So what is the line between allowing people to do what they want with their bodies—including addictive and/or dangerous drugs—and using public policies and funds to facilitate it? And what's the line between policies that help protect public health and reduce public harms and those that fund behavior many believe to be self-destructive?

Seattle is considering where those lines might be drawn in a proposed program to create a safe space for the consumption of heroin. A special task force created by the city to focus on heroin addiction is recommending something even more accommodating than a needle exchange program. They propose a supervised facility where heroin addicts could get clean needles, shoot up, and access medication to prevent overdoses. They'd also be able to use the facility to get treatment.

The goal is to figure out what to do with the addicts among Seattle's homeless population. Seattle is trying to reduce the size and scope of its version of Skid Row, known as The Jungle. The city has reduced the population of people living there, but of those who remain, The Seattle Times reports, many are addicts:

[Seattle Mayor Ed] Murray has proposed a dormitory-style homeless shelter modeled after San Francisco's Navigation Center that would allow pets, partners, storage for personal belongings, and intoxicated residents — unlike some shelters — as a way to coax residents out of encampments.

GIVEN ENTRIES:

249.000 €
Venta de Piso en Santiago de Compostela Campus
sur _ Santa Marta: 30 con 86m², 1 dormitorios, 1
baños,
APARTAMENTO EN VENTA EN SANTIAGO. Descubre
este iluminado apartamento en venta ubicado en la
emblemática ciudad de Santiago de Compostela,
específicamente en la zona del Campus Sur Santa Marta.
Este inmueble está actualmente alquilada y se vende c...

---

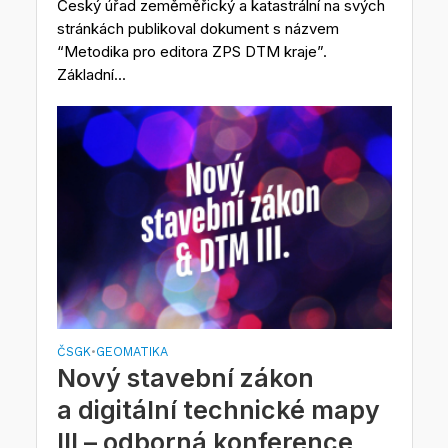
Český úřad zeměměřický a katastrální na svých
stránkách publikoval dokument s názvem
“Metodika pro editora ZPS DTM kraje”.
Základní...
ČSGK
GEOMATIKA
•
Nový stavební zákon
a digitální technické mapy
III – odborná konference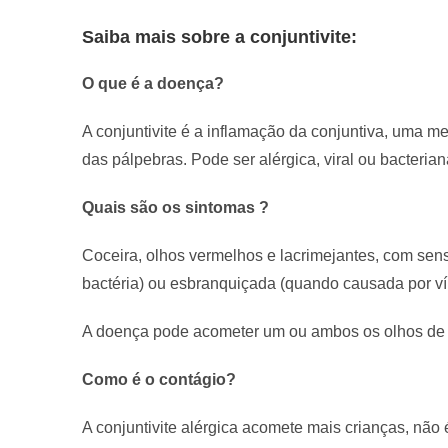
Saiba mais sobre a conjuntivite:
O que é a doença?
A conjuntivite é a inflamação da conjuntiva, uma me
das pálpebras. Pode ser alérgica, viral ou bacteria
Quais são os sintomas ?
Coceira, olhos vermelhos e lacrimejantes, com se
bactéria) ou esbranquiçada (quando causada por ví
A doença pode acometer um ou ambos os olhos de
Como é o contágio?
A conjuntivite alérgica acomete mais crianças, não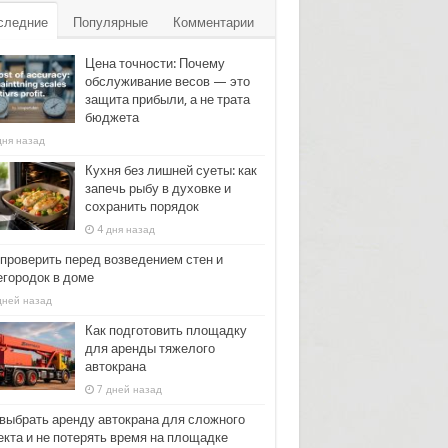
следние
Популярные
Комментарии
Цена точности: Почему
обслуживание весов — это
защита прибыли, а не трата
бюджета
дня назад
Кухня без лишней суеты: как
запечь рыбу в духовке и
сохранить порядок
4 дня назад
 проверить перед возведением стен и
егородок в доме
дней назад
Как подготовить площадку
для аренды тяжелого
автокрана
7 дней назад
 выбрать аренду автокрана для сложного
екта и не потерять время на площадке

TASK 1: In the passage on Seattle's heroin proposal, what is Seattle's version of Skid Row called?
TASK 2: Resume the passage on Seattle's proposed supervised heroin facility, starting right after its last sentence.

ANSWER SECTION 1: The Jungle.

ANSWER SECTION 2:
The model is helpful, said Kris Nyrop of the Public Defender Association (PDA), which also supports safe-consumption sites. "But you need to allow people to use on-site, so they don't in an alley or back in The Jungle," said Nyrop, an outreach worker and drug-policy researcher in Seattle for two decades.

As an example of how this could all work out, they point to a facility that houses alcoholics that allows them to seek treatment on-site but also allows them to consume alcohol in their rooms. That's a model that runs at odds to most rehab or treatment facilities.

Some tend to resist the idea because it has a very strong whiff of taxpayer-subsidized vice. The libertarian ideal is to get the government out of looking at drugs and addiction as an excuse for punitive responses. That doesn't necessarily mean we want to bankroll the opposite instead.

But supporters point to a study by the Journal of the American Medical Association (JAMA) that calculates this alcohol-friendly facility ultimately saved the taxpayers $4 million annually in "housing and crisis services." And it has reduced alcohol consumption among participants.

It still ultimately sounds like it could be better than what some folks are presenting as an alternative to incarceration, coercing them into mandatory drug treatment programs that are punitive in their own ways. And as a story from Missouri shows, court-mandated programs can actually put clients in a position where they can be coerced and abused by police officers looking for people to bust.